April 24, 2010 Category :immigration| politics 0
The U.S./Mexican border is thin and porous at El Paso, and for as long as I can remember, the Immigration Service’s last line of defense are roadblocks on I-10 as you leave that city toward the Texas hill country, and in New Mexico as you travel west. Most are stopped and interviewed; for most obvious Caucasians the interviews are short and ask about birthplaces and travel itineraries.
But a few years ago, the interviews suddenly got longer for us. We were still randomly traveling back and forth to Las Vegas (where we lived part-time), usually at night, in a late-model American car clearly in road-trip mode. We were still in our “one drives while the other sleeps” days; my partner typically drove that section (he likes to drive at night), and I slept under a
blanket.
For the longest time, we couldn’t figure out what changed, until we realized we’d bought a new blanket at a truck stop that replaced the red old red cotton one we used to travel with. The new blanket was a Mexican serape blanket, which with my then-darker curly hair was just enough of a tripwire to warrant a few more questions.
The governor of Arizona assures us Senate Bill 1070, which she signed into law over the protest of the president of the United States and the government of Mexico, will not racially profile, and will not exacerbate racial tensions.

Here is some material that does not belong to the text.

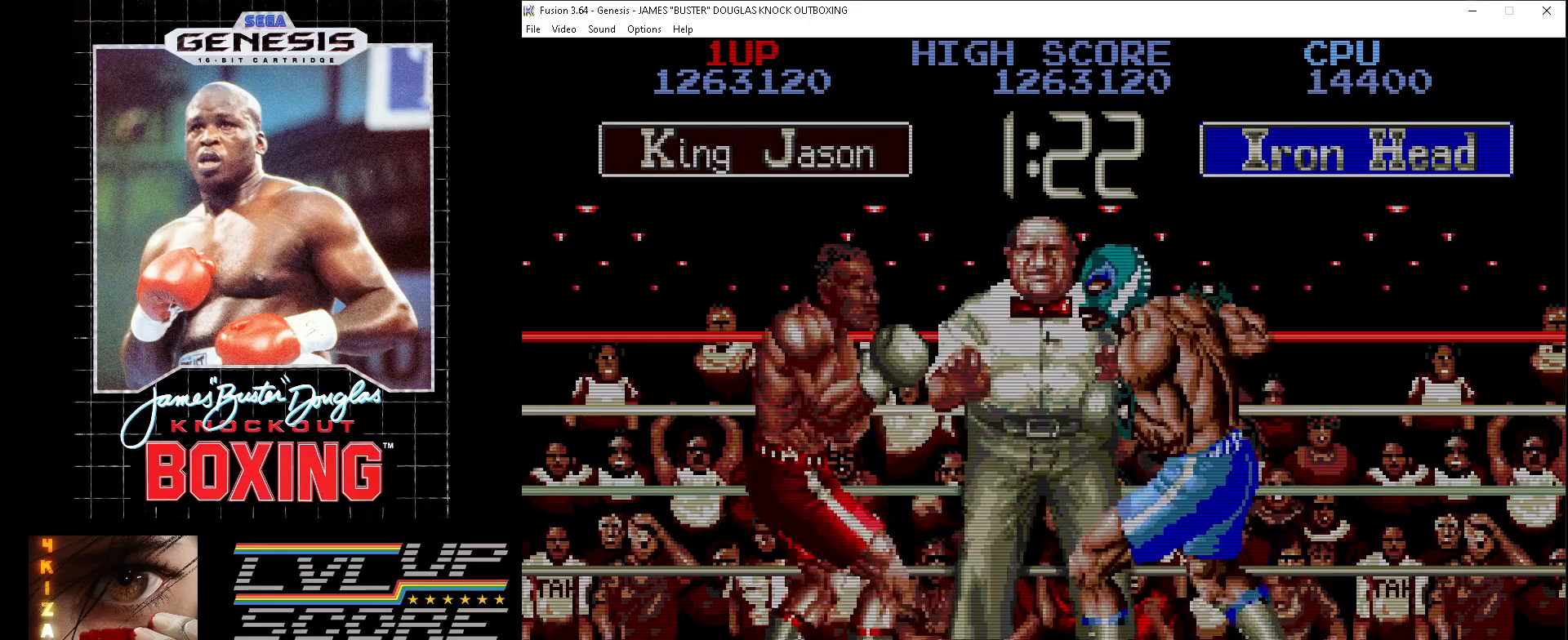
{"buttons": ["DPAD_UP", "DPAD_RIGHT"], "events": [[67, "B", "down"], [150, "B", "up"], [217, "B", "down"], [300, "B", "up"], [367, "B", "down"], [450, "B", "up"]]}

Governor Brewer said specifically that she sought changes to make sure racial profiling and discrimination would be not tolerated, saying “That effort led to new language in the bill, language prohibiting law enforcement officers from ‘solely considering race, color, or national origin in implementing the requirements of this section…’”

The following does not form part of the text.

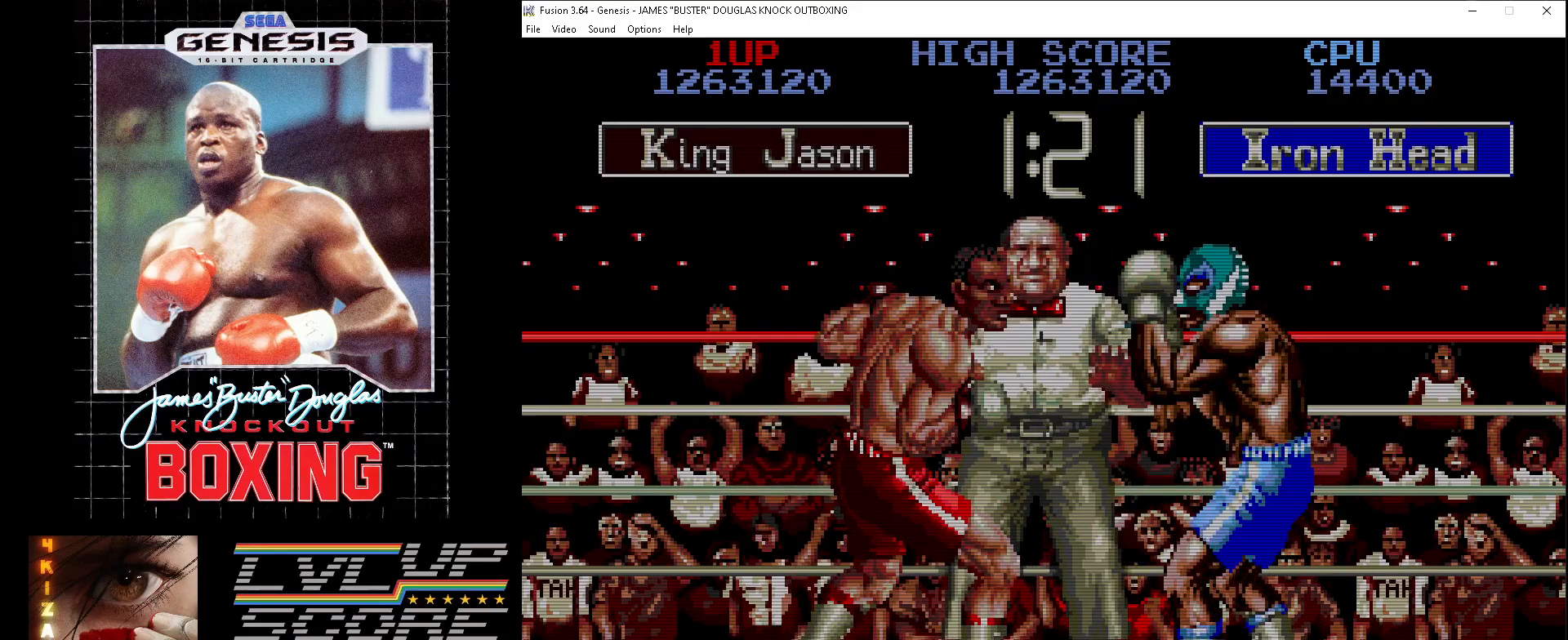
{"buttons": ["B", "DPAD_DOWN"], "events": [[17, "B", "down"], [100, "B", "up"], [133, "DPAD_UP", "up"], [150, "DPAD_DOWN", "down"], [233, "DPAD_RIGHT", "up"], [250, "A", "down"], [267, "B", "down"], [333, "B", "up"], [350, "A", "up"], [433, "A", "down"], [433, "B", "down"], [500, "A", "up"]]}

Since the law hopes to curtail the presence of people with certain legal statuses based primarily on national origin, this has got to be the best example of doublespeak since the writings of George Orwell. She goes on to say that her state will do nothing more than what the Federal Government should be doing, and she cites federal enforcement as a kind of gold standard. But the federal enforcement has hardly been profiling-free.
There’s a good chance Governor Brewer knows this: “We must acknowledge the truth – people across America are watching Arizona, seeing how we implement this law, ready to jump on even the slightest misstep,” she said at the signing ceremony.
Enforcement of immigration law based on visual observation of people officers come into random contact with is a lousy methodology, and its not going to scale well. There are a lot of arguments that can protect blockades on interstate highways that won’t fare so well when immigration status is thrust as an important factor into virtually every state/individual contact.
The enactment of the law itself is a misstep, and it won’t take long for the egregious examples to populate the blogs and websites and pepper traditional media. It won’t help that Arizona pleads that they’re taking their lead from the Federal Government.
Fact is, Federal enforcement has long been based on racial profiling, and if you don’t believe that, buy a serape.